> Data section:

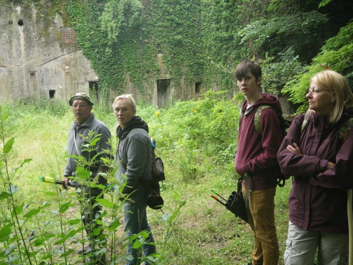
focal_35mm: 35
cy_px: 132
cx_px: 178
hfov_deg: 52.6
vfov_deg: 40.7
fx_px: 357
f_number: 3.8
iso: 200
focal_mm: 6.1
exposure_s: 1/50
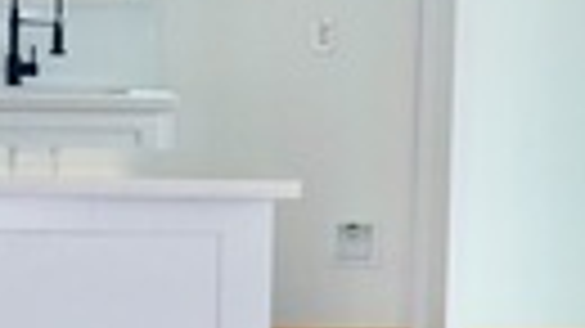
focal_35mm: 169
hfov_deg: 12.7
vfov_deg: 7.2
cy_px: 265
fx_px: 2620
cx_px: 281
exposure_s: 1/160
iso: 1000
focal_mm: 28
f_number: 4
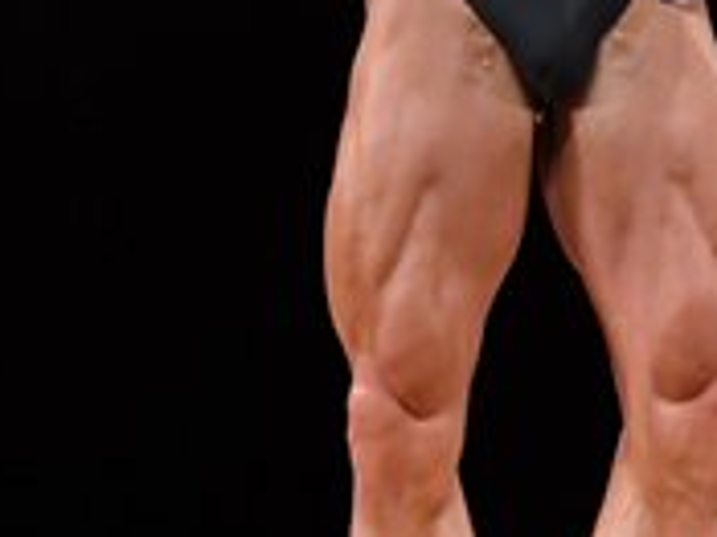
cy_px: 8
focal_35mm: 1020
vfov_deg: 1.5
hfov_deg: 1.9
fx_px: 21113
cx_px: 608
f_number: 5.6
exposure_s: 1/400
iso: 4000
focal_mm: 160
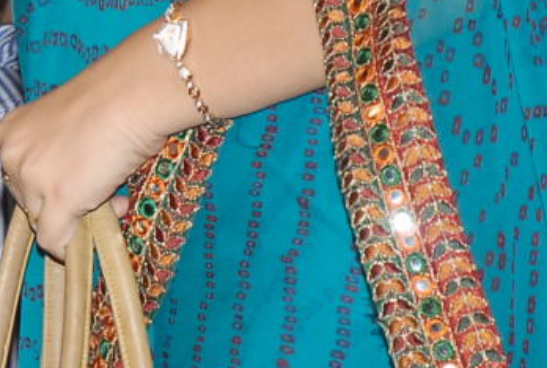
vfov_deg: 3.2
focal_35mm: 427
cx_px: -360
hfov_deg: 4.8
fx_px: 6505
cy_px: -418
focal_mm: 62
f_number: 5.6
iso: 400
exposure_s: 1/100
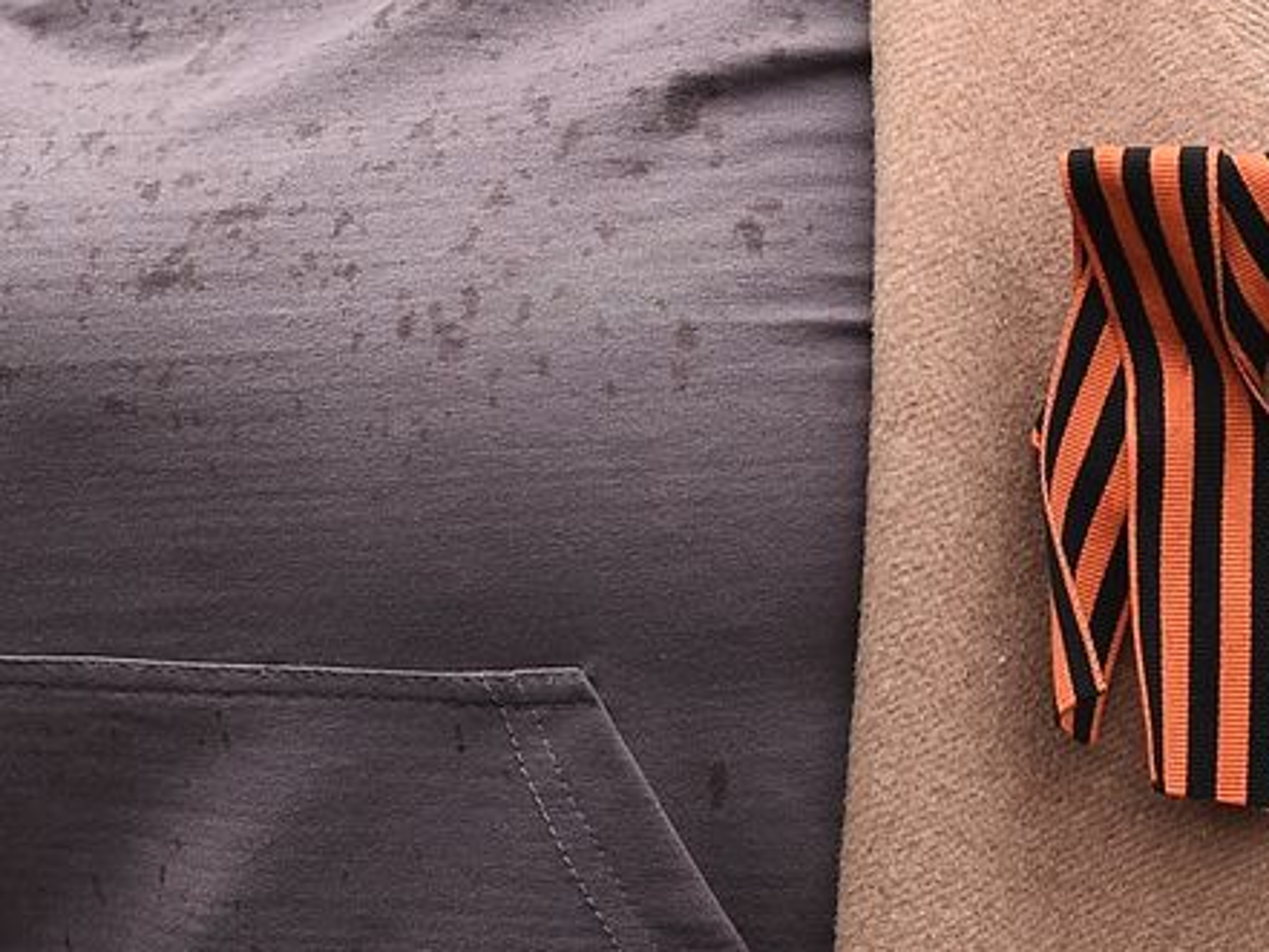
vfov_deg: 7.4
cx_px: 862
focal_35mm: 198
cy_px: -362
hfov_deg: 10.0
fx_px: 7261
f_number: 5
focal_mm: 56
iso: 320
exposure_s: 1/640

> About this task:
Restrict the output to the lines from the one with "focal_mm: 62" through the last line of the material above. Print them exactly, leaving out every picture.

> Response to this exercise:
focal_mm: 62
f_number: 5.6
iso: 400
exposure_s: 1/100
vfov_deg: 7.4
cx_px: 862
focal_35mm: 198
cy_px: -362
hfov_deg: 10.0
fx_px: 7261
f_number: 5
focal_mm: 56
iso: 320
exposure_s: 1/640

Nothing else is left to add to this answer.